**To-do item:**
Scan the entries that follow and copy out every line containing "Prince".

**Records for processing:**
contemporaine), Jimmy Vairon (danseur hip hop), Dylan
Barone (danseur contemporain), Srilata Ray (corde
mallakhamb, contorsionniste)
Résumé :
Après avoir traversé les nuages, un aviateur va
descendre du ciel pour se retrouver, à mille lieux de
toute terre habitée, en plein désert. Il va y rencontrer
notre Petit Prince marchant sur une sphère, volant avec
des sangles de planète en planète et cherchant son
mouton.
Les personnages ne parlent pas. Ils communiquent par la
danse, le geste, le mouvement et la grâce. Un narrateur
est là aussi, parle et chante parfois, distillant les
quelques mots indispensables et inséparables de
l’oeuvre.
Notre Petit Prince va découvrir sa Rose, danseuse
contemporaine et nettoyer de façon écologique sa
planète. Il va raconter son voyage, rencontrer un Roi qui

**Task answer:**
notre Petit Prince marchant sur une sphère, volant avec
Notre Petit Prince va découvrir sa Rose, danseuse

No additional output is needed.